In this book, Roy Osherove gives a comprehensive introduction to unit testing. He explains why you would want unit tests in the first place, how to go about writing and running them, as well as addressing some of the challenges involved in introducing unit testing to projects or development teams.
Those who have experience writing unit tests might not find a lot of new material in this book, but it is still worth skimming through as he often provides several ways of achieving a goal, one of which you may not have thought of.
Part 1 introduces unit tests and their benefits, and explains how they differ from integration tests. This elementary distinction is an important one as when many developers initially try to write their first unit tests, they actually write integration tests, ending up with tests that are fragile, unrepeatable and slow, and potentially putting them off from writing any more.
Part 2 explains how mocks and stubs can be used to enable automated testing. He shows that you can make classes testable using several techniques, not just passing in interfaces for all dependencies. He introduces a few of the most popular mocking frameworks.

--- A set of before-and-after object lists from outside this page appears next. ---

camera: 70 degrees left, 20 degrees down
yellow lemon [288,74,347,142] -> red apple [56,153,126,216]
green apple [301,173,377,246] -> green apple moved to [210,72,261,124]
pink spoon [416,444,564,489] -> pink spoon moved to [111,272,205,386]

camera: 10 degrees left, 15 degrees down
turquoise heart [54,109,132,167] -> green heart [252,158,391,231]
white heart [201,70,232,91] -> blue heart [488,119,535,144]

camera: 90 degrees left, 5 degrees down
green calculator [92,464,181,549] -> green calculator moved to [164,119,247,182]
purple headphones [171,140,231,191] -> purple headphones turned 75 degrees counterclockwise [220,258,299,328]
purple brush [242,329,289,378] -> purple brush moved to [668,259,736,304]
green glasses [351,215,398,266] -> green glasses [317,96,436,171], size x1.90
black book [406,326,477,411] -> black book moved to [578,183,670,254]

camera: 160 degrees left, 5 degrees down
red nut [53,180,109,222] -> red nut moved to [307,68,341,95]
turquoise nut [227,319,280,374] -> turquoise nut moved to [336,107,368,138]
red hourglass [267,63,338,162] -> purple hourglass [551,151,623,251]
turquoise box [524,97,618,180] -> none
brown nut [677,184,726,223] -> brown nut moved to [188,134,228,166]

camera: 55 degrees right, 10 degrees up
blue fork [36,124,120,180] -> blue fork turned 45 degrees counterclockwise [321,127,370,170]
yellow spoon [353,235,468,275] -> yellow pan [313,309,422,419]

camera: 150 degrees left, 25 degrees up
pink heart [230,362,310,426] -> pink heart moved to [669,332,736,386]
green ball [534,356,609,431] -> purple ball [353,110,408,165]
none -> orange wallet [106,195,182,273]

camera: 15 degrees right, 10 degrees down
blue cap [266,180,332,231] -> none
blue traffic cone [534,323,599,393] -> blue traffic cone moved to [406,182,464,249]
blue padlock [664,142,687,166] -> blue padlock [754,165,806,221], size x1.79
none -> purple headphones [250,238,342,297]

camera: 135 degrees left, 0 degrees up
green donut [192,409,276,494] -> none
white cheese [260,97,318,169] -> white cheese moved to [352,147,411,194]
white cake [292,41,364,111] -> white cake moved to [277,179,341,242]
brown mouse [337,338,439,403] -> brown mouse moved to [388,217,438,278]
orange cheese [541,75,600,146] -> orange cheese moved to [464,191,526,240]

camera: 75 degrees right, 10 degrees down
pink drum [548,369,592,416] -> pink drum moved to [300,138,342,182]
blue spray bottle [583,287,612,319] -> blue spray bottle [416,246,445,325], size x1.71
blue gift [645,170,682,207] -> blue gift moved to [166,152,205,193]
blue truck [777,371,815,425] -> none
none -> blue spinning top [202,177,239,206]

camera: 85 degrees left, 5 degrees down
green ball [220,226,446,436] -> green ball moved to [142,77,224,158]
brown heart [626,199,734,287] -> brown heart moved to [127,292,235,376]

Part 3 deals with the problem of managing and maintaining all your unit tests. He advocates continuous integration, keeping the tests simple, and presents a useful list of unit testing anti-patterns.
Part 4 tackles some of the tricky issues of introducing unit testing into a legacy codebase, or into a development team that is resistant to change. Osherove is a pragmatist rather than a purist. He recognizes that you may have to start very small, and prove that the time taken to write the tests is worth it.
Two appendices provide useful additional information on some of the OO design principles that make for testable code as well as summarising many of the open source and commercial unit testing tools and frameworks available. This is a very helpful resource, as it helps newcomers to navigate their way through the bewildering array of choices as well as highlighting some new tools that I hadn’t come across.
Overall I would say this is an excellent book to pass round developers in a team that is considering using unit testing or is new to the practice. Doubtless some will be disappointed that he doesn’t stridently demand that TDD is used exclusively, but his honest realism is refreshing and may even prove more effective in winning over new converts to test driven development.